The USA TODAY High School Sports Recruiting Tips are provided by our recruiting partner, Playced.com.
Over the past several years, we’ve had the opportunity to talk recruiting with some of the top college coaches in the country. Their advice and thoughts on how college recruiting works are extremely valuable to recruits in every sport. Here are their answers to three of our questions on recruiting. Pay attention! This is practical advice from the people who matter.
Oklahoma State Football Coach Mike Gundy
Q: Are you guys paying attention to your recruits on social media?

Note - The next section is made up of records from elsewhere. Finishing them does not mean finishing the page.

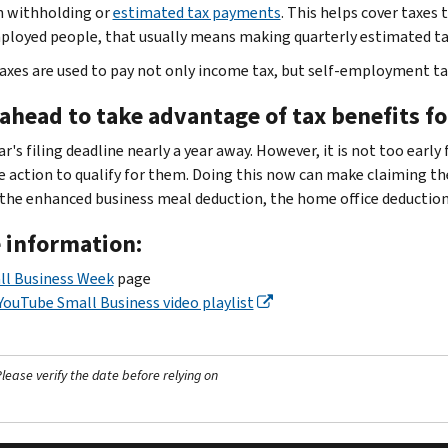
 withholding or
estimated tax payments
. This helps cover taxes
ployed people, that usually means making quarterly estimated t
axes are used to pay not only income tax, but self-employment t
ahead to take advantage of tax benefits f
r's filing deadline nearly a year away. However, it is not too early
e action to qualify for them. Doing this now can make claiming th
 the enhanced business meal deduction, the home office deductio
 information:
ll Business Week
page
YouTube Small Business video playlist
ease verify the date before relying on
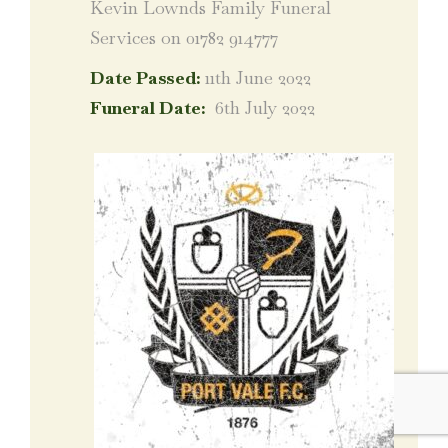
Kevin Lownds Family Funeral
Services on 01782 914777
Date Passed:
11th June 2022
Funeral Date:
6th July 2022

A: Without a doubt. It’s information that’s available to us, so it’s information we include in our evaluation process. We have people on our football staff that track every one of our players and every one of our recruits. I remind our guys every week about that. I just tell our guys to stay off social media! Especially if you can’t behave.
I have three sons and I tell them the same things. I just don’t understand how taking a picture of what you’re doing and presenting it for the whole world to see makes any sense. Why would you do something questionable and incriminate yourself by posting about it? That kind of behavior has certainly cost some young men an opportunity to play football at Oklahoma State.
Augustana Baseball Coach Tim Huber
Q: What is your advice to a student-athlete going through the recruiting process?
A: Be proactive with this process. As a recruit, you should be doing as much research and recruiting as college coaches are doing.
Talk to your high school coach and talk to your club coach. Get their input on what level they could see you playing at. Start with the schools that around you and know what your options are. Once you’ve identified the schools you feel are the best fit for you, send the coach an email. Personalize it and let that coach know specifically why you are interested. And I’ll say this about sending an email: most college coaches know when they are getting a bulk email and most coaches that get that bulk email are just going to hit delete, including me.
The same goes for when I see an email come through from a recruiting service, I just hit delete. I want to know that you made a conscious decision to communicate your interest in our program. I’m not interested in dealing with players that are just going to settle for whatever comes their way.
UT-Tyler Softball Coach Mike Reed
Q: What is your advice to parents of student-athletes going through the recruiting process?
A: First of all, I am a father of three! I used to give this piece of advice just as a coach, but now I’m giving it as both a parent and a coach.
My general advice to parents is to let your kids communicate for themselves. It’s tougher now, because recruiting seems to get younger and younger each year, and maybe you think your athlete isn’t quite ready for this. But doing so prepares them for what is to come. Ultimately, it allows them to develop their communication skills and it furthers their maturation process.
I want parents to know that it is okay if your child isn’t perfect. If they don’t quite know how to write the perfect email or say the perfect thing, it’s okay. They are just kids and we as coaches are well aware of that!
Encouraging your daughter/son to lead in this process is what we, as coaches, want to see. Absolutely, you should be there to support, give advice and be that guiding hand. We want you to be involved in the process, too. Just do your best to not only help them make a great decision, but to also help make this a great learning experience.